Hardly a Close Ally, Clinton Teams With Obama to Raise Cash and Votes

MCLEAN, Virginia (Reuters) - Former U.S. president Bill Clinton campaigned alongside Barack Obama for the first time in the 2012 race on Sunday, making an impassioned appeal to re-elect the White House incumbent and helping his fellow Democrat raise more than $2 million.

A white-haired and noticeably svelte Clinton, 65, pounded the podium with his fingers and palms and gestured vividly while addressing about 500 Obama supporters outside the Virginia home of his friend and Democratic advisor Terry McAuliffe.

"Barack Obama deserves to be re-elected," Clinton told the crowd in his signature raspy voice, warmly introducing the man who was the main rival to his wife Hillary Clinton during the 2008 presidential primaries.

"I think he's done a good job," Clinton said. "We are moving this country forward, we are going the right direction under President Obama's leadership."

When he took the outdoor podium, Obama, 50, noted Clinton's "remarkable" economic record in his two White House terms and referred frequently to the political powerhouse standing behind him, who stands to be a huge fundraising force in the final months of this year's campaign.

David Axelrod, Mr. Obama’s longtime strategist, said the joint efforts show that the two men have forged a strong relationship over the last four years. “When you’re president, there are very few people to whom you can turn who really ‘get’ what the job demands,” Mr. Axelrod said. “President Clinton has been the source of very good advice, and very meaningful support.”

Privately, Democrats portray the evolving alliance as more utilitarian. “Once Obama’s out of office, I doubt they’ll take family vacations together,” said a former Clinton aide who has also worked for Mr. Obama and asked not to be named to avoid offending either man. “But Clinton thinks it’s critical for the country that he gets re-elected, and will do whatever he can to see that that happens.”

Another Democrat who has worked for both men said: “There’s no love lost. But Bill Clinton is not stupid. He knows if he can give a little of his 60-percent-plus approval rating halo to Obama, and Obama does well, that only helps Clinton. And it helps the missus if she wants to run.”

Hillary Rodham Clinton, who lost the Democratic nomination to Mr. Obama in 2008 only to join his cabinet as secretary of state, has made clear that she will step down after this term no matter what happens in the fall election. But in recent months, people in the Clinton orbit said she has left the door more open to running for president again in 2016, a campaign that would benefit from Mr. Obama’s good will.

By many accounts, the president and the secretary of state get along fairly well despite their epic clash four years ago. He felt comfortable enough teasing her during his comic performance at the White House Correspondents’ Association dinner on Saturday night, referring to pictures of her drinking a beer during a recent trip to Colombia.

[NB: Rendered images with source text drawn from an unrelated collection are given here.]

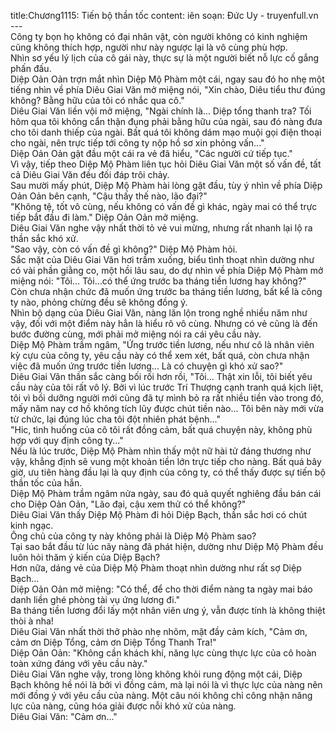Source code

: title:Chương1115: Tiến bộ thần tốc
content:
iên soạn: Đức Uy - truyenfull.vn<br>---<br>Công ty bọn họ không có đại nhân vật, còn người không có kinh nghiệm cũng không thích hợp, người như này ngược lại là vô cùng phù hợp.<br>Nhìn sơ yếu lý lịch của cô gái này, thực sự là một người biết nỗ lực cố gắng phấn đấu.<br>Diệp Oản Oản trợn mắt nhìn Diệp Mộ Phàm một cái, ngay sau đó ho nhẹ một tiếng nhìn về phía Diêu Giai Văn mở miệng nói, "Xin chào, Diêu tiểu thư đúng không? Bằng hữu của tôi có nhắc qua cô."<br>Diêu Giai Văn liền vội mở miệng, "Ngài chính là... Diệp tổng thanh tra? Tối hôm qua tôi không cẩn thận đụng phải bằng hữu của ngài, sau đó nàng đưa cho tôi danh thiếp của ngài. Bất quá tôi không dám mạo muội gọi điện thoại cho ngài, nên trực tiếp tới công ty nộp hồ sơ xin phỏng vấn..."<br>Diệp Oản Oản gật đầu một cái ra vẻ đã hiểu, "Các người cứ tiếp tục."<br>Vì vậy, tiếp theo Diệp Mộ Phàm liên tục hỏi Diêu Giai Văn một số vấn đề, tất cả Diêu Giai Văn đều đối đáp trôi chảy.<br>Sau mười mấy phút, Diệp Mộ Phàm hài lòng gật đầu, tùy ý nhìn về phía Diệp Oản Oản bên cạnh, "Cậu thấy thế nào, lão đại?"<br>"Không tệ, tốt vô cùng, nếu không có vấn đề gì khác, ngày mai có thể trực tiếp bắt đầu đi làm." Diệp Oản Oản mở miệng.<br>Diêu Giai Văn nghe vậy nhất thời tỏ vẻ vui mừng, nhưng rất nhanh lại lộ ra thần sắc khó xử.<br>"Sao vậy, còn có vấn đề gì không?" Diệp Mộ Phàm hỏi.<br>Sắc mặt của Diêu Giai Văn hơi trầm xuống, biểu tình thoạt nhìn dường như có vài phần giằng co, một hồi lâu sau, do dự nhìn về phía Diệp Mộ Phàm mở miệng nói: "Tôi... Tôi…có thể ứng trước ba tháng tiền lương hay không?"<br>Còn chưa nhận chức đã muốn ứng trước ba tháng tiền lương, bất kể là công ty nào, phỏng chừng đều sẽ không đồng ý.<br>Nhìn bộ dạng của Diêu Giai Văn, nàng lăn lộn trong nghề nhiều năm như vậy, đối với một điểm này hẳn là hiểu rõ vô cùng. Nhưng có vẻ cũng là đến bước đường cùng, mới phải mở miệng nói ra cái yêu cầu này.<br>Diệp Mộ Phàm trầm ngâm, "Ứng trước tiền lương, nếu như cô là nhân viên kỳ cựu của công ty, yêu cầu này có thể xem xét, bất quá, còn chưa nhận việc đã muốn ứng trước tiền lương... Là có chuyện gì khó xử sao?"<br>Diêu Giai Văn thần sắc càng bối rối hơn rồi, "Tôi... Thật xin lỗi, tôi biết yêu cầu này của tôi rất vô lý. Bởi vì lúc trước Trí Thượng cạnh tranh quá kịch liệt, tôi vì bồi dưỡng người mới cũng đã tự mình bỏ ra rất nhiều tiền vào trong đó, mấy năm nay cơ hồ không tích lũy được chút tiền nào... Tôi bên này mới vừa từ chức, lại đúng lúc cha tôi đột nhiên phát bệnh..."<br>"Hic, tình huống của cô tôi rất đồng cảm, bất quá chuyện này, không phù hợp với quy định công ty..."<br>Nếu là lúc trước, Diệp Mộ Phàm nhìn thấy một nữ hài tử đáng thương như vậy, khẳng định sẽ vung một khoản tiền lớn trực tiếp cho nàng. Bất quá bây giờ, ưu tiên hàng đầu lại là quy định của công ty, có thể thấy được sự tiến bộ thần tốc của hắn.<br>Diệp Mộ Phàm trầm ngâm nửa ngày, sau đó quả quyết nghiêng đầu bán cái cho Diệp Oản Oản, "Lão đại, cậu xem thử có thể không?"<br>Diêu Giai Văn thấy Diệp Mộ Phàm đi hỏi Diệp Bạch, thần sắc hơi có chút kinh ngạc.<br>Ông chủ của công ty này không phải là Diệp Mộ Phàm sao?<br>Tại sao bắt đầu từ lúc nãy nàng đã phát hiện, dường như Diệp Mộ Phàm đều luôn hỏi thăm ý kiến của Diệp Bạch?<br>Hơn nữa, dáng vẻ của Diệp Mộ Phàm thoạt nhìn dường như rất sợ Diệp Bạch...<br>Diệp Oản Oản mở miệng: "Có thể, để cho thời điểm nàng ta ngày mai báo danh liền ghé phòng tài vụ ứng lương đi."<br>Ba tháng tiền lương đổi lấy một nhân viên ưng ý, vẫn được tính là không thiệt thòi à nha!<br>Diêu Giai Văn nhất thời thở phào nhẹ nhõm, mặt đầy cảm kích, "Cảm ơn, cảm ơn Diệp Tổng, cảm ơn Diệp Tổng Thanh Tra!"<br>Diệp Oản Oản: "Không cần khách khí, năng lực cùng thực lực của cô hoàn toàn xứng đáng với yêu cầu này."<br>Diêu Giai Văn nghe vậy, trong lòng không khỏi rung động một cái, Diệp Bạch không hề nói là bởi vì đồng cảm, mà lại nói là vì thực lực của nàng nên mới đồng ý với yêu cầu của nàng. Một câu nói không chỉ công nhận năng lực của nàng, cũng hóa giải được nỗi khó xử của nàng.<br>Diêu Giai Văn: "Cảm ơn..."
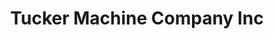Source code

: ---
title: "Tucker Machine Company Inc"
url: /barre-barre-city/tucker-machine-company-inc/
shop: agrarian
---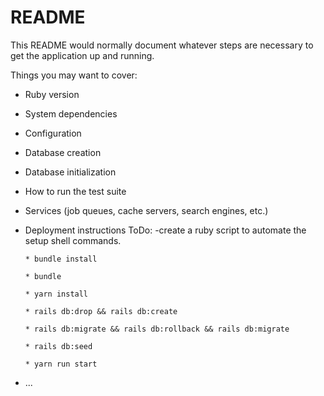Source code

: # README

This README would normally document whatever steps are necessary to get the
application up and running.


Things you may want to cover:

* Ruby version

* System dependencies

* Configuration

* Database creation

* Database initialization

* How to run the test suite

* Services (job queues, cache servers, search engines, etc.)

* Deployment instructions
  ToDo:
    -create a ruby script to automate the setup shell commands.

      * bundle install

      * bundle

      * yarn install

      * rails db:drop && rails db:create

      * rails db:migrate && rails db:rollback && rails db:migrate

      * rails db:seed

      * yarn run start

* ...

<!-- [![Build Status](https://codeship.com/projects/9f631d00-7d77-0136-6bc8-4eb24753254f/status?branch=master) -->
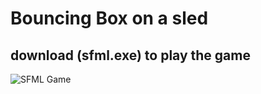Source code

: # Bouncing Box on a sled
## download (sfml.exe) to play the game


![SFML Game](https://github.com/muneebsyed6698/SFML/assets/142868081/5157692a-00eb-4190-ac07-96f1fd6b9831)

“Four years ago, I was locked in a brutal primary battle with Hillary Clinton,” Mr. Obama said. “Four years later, she won’t stop drunk-texting me from Cartagena.”

Paradoxically, it has been the relationship between the two presidents that has been more awkward. At times, Mr. Obama has kept Mr. Clinton at a distance; at others, he has called on him for help, as he did after Democrats lost the House in the 2010 midterm elections.

A classic example of the complicated dynamic came last year when Mr. Clinton published a book titled “Back to Work,” offering very public advice about how to fix the economy. At first, the book rankled the Obama camp, which felt blindsided by its publication and privately complained that it made it seem as if the current president needed guidance. Eventually, after reading it, though, the irritation dissipated and the president’s advisers concluded that it was O.K. for them.